In recent years, we’ve seen a lot about robo-advisors. It seems like the hot new way to invest.
But what is a robo-advisor?
A robo-advisor is a computer algorithm or program that manages your portfolio rather than a person. The term robo-advisor is a misnomer because this type of program is limited to investment management, whereas a financial advisor looks at retirement planning, estate planning, insurance needs, taxation needs and other topics that are not part of the investment portfolio.
How do robo-advisors work?
You typically sign up online with a robo-advisory firm. Some of these are the same firms that might provide traditional advice – brokerages, banks, and fund companies. You fill out a questionnaire assessing your risk profile, return needs, and investment knowledge. The program chooses a portfolio based on your answers. Once the portfolio is chosen, the program automatically invests money you provide, and also reinvests income earned in the portfolio.

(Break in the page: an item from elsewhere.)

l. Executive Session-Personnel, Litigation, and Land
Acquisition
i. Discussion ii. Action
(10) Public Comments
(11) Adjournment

Most robo-advisors operate using principles of asset allocation according to modern portfolio theory. Using algorithms based on your answers, your portfolio will be adjusted over time.
What about the fees?
Robo-advisors typically charge an amount based on how much you invest with the company. The percentage tends to be lower than a traditional mutual fund and is comparable to buying exchange traded funds (ETFs). Another way of charging fees is to charge a fixed dollar amount each month. Payments are automated and linked with your back account. ETFs are often the cheapest way to gain access to various markets, and most robo-advisors use these products to keep costs down and liquidity high since most clients of robo-advisors are smaller investors.

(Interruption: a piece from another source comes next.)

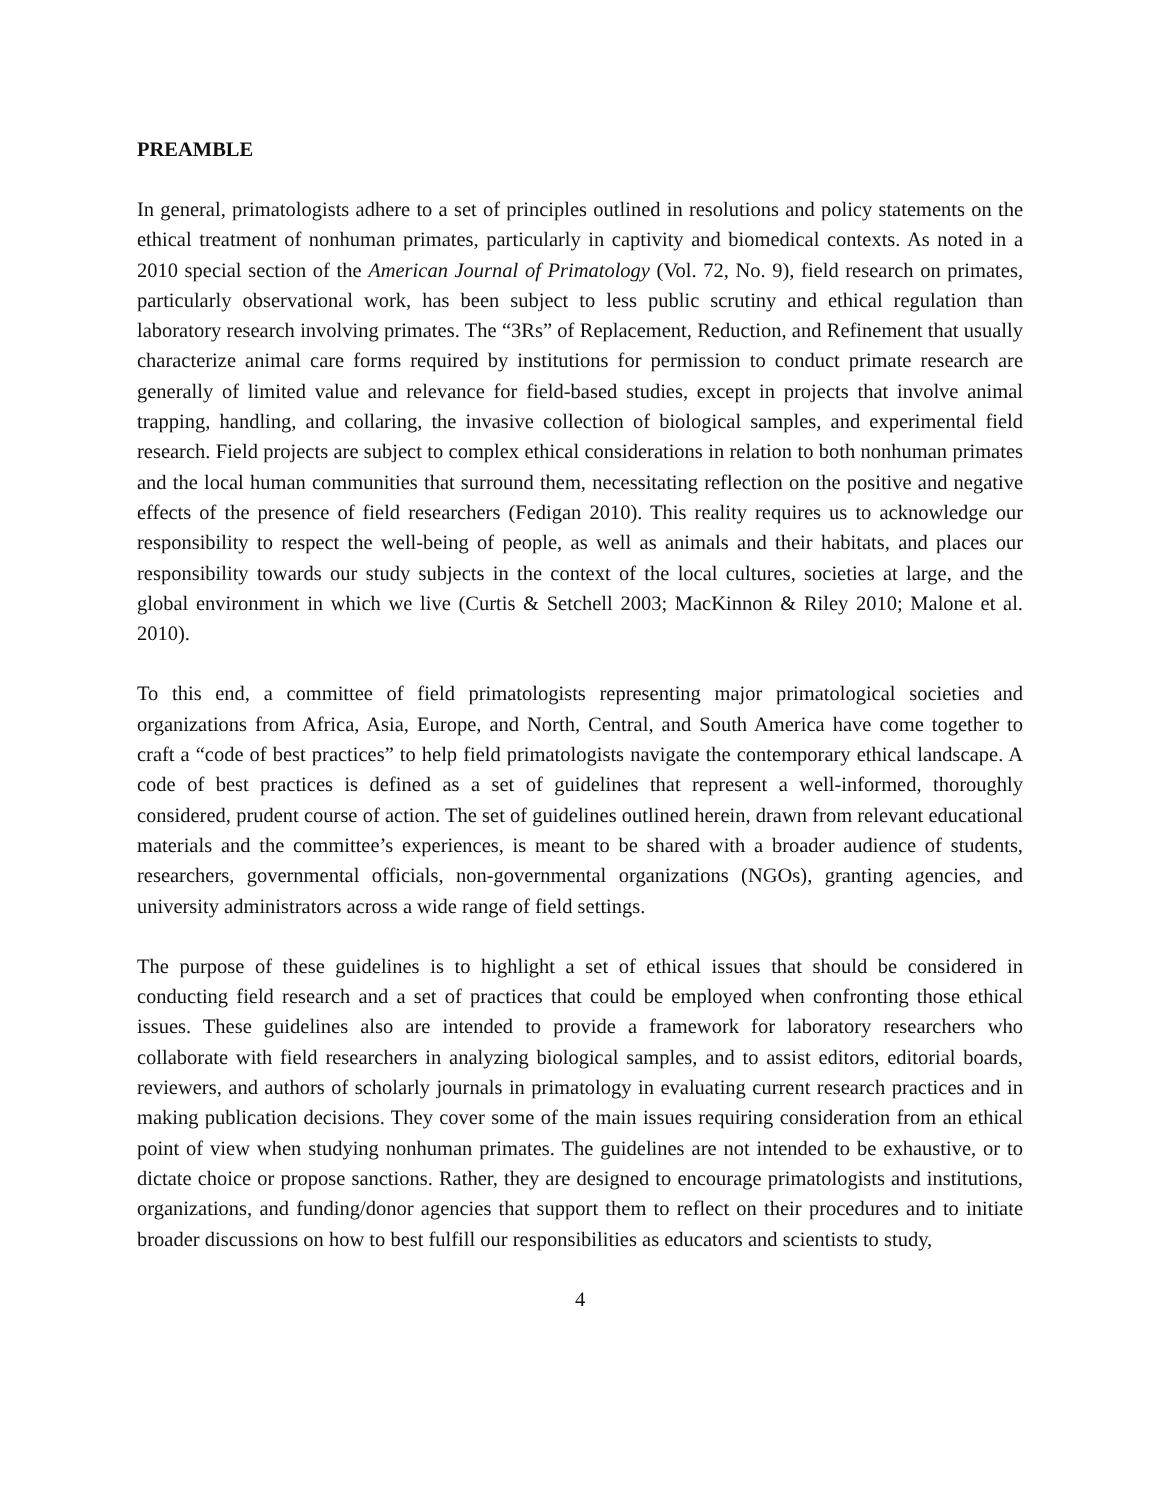PREAMBLE
In general, primatologists adhere to a set of principles outlined in resolutions and policy statements on the ethical treatment of nonhuman primates, particularly in captivity and biomedical contexts. As noted in a 2010 special section of the American Journal of Primatology (Vol. 72, No. 9), field research on primates, particularly observational work, has been subject to less public scrutiny and ethical regulation than laboratory research involving primates. The “3Rs” of Replacement, Reduction, and Refinement that usually characterize animal care forms required by institutions for permission to conduct primate research are generally of limited value and relevance for field-based studies, except in projects that involve animal trapping, handling, and collaring, the invasive collection of biological samples, and experimental field research. Field projects are subject to complex ethical considerations in relation to both nonhuman primates and the local human communities that surround them, necessitating reflection on the positive and negative effects of the presence of field researchers (Fedigan 2010). This reality requires us to acknowledge our responsibility to respect the well-being of people, as well as animals and their habitats, and places our responsibility towards our study subjects in the context of the local cultures, societies at large, and the global environment in which we live (Curtis & Setchell 2003; MacKinnon & Riley 2010; Malone et al. 2010).
To this end, a committee of field primatologists representing major primatological societies and organizations from Africa, Asia, Europe, and North, Central, and South America have come together to craft a “code of best practices” to help field primatologists navigate the contemporary ethical landscape. A code of best practices is defined as a set of guidelines that represent a well-informed, thoroughly considered, prudent course of action. The set of guidelines outlined herein, drawn from relevant educational materials and the committee’s experiences, is meant to be shared with a broader audience of students, researchers, governmental officials, non-governmental organizations (NGOs), granting agencies, and university administrators across a wide range of field settings.
The purpose of these guidelines is to highlight a set of ethical issues that should be considered in conducting field research and a set of practices that could be employed when confronting those ethical issues. These guidelines also are intended to provide a framework for laboratory researchers who collaborate with field researchers in analyzing biological samples, and to assist editors, editorial boards, reviewers, and authors of scholarly journals in primatology in evaluating current research practices and in making publication decisions. They cover some of the main issues requiring consideration from an ethical point of view when studying nonhuman primates. The guidelines are not intended to be exhaustive, or to dictate choice or propose sanctions. Rather, they are designed to encourage primatologists and institutions, organizations, and funding/donor agencies that support them to reflect on their procedures and to initiate broader discussions on how to best fulfill our responsibilities as educators and scientists to study,
4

What are the limitations of robo-advising?
In order to keep things simple and costs low, robo-advisors offer a limited number of portfolios. These are typically a low-risk, medium-risk, and high-risk portfolios.
Low-risk portfolios feature higher allocations to cash and bonds, while high-risk portfolios are composed of 90% to 100% equities. A medium-risk portfolio is similar to a balanced fund with 50% equities and 50% fixed-income as a general simplification (the numbers might balance out differently).
If you want to choose individual stocks, derivative products, specialized funds or other securities, you likely will not be able to do this with a robo-advisor. If you believe in a fund manager picking securities for you (also called active management), a robo-advisor platform won’t meet your needs. If you want customized planning or advice, a robo-advisor might not work well for you. You also need to map out the purpose of your investment portfolio in the context of your personal situation before starting. If you want help with integrated long-term financial planning, you need to look for a person, not a robo-advisor.
Who is the ideal client for a robo-advisor?
Robo-advisors are best for people with smaller amounts of money, and who do not want to manage their own portfolios. If you want to automate the dividend reinvestments in your portfolio, or all of your investments in one account, a robo-advisor allows you to outsource the management of individual accounts and save time monitoring your investments. If you are building up the assets in your accounts, a robo-advisor is a good way to maintain exposures without having to trade yourself each month or quarter. Robo-advisors are suitable for you if you are looking to buy ETFs and obtain the average rates of return in a given market for the lowest cost.
How do I choose a robo-advisor?
The products offered by robo-advisors are very standardized in terms of portfolios and costs. Comparison shop the various providers and choose a company that offers the best value for your money. The reputations of most firms are generally very solid, and the execution of the trading is consistent across companies. The level of service provided may be a consideration, but it is not likely you will deal with a person unless there are problems or you have inquiries that do not have standardized responses. There are many companies launching new platforms, so it would make sense to revisit what is available in the marketplace.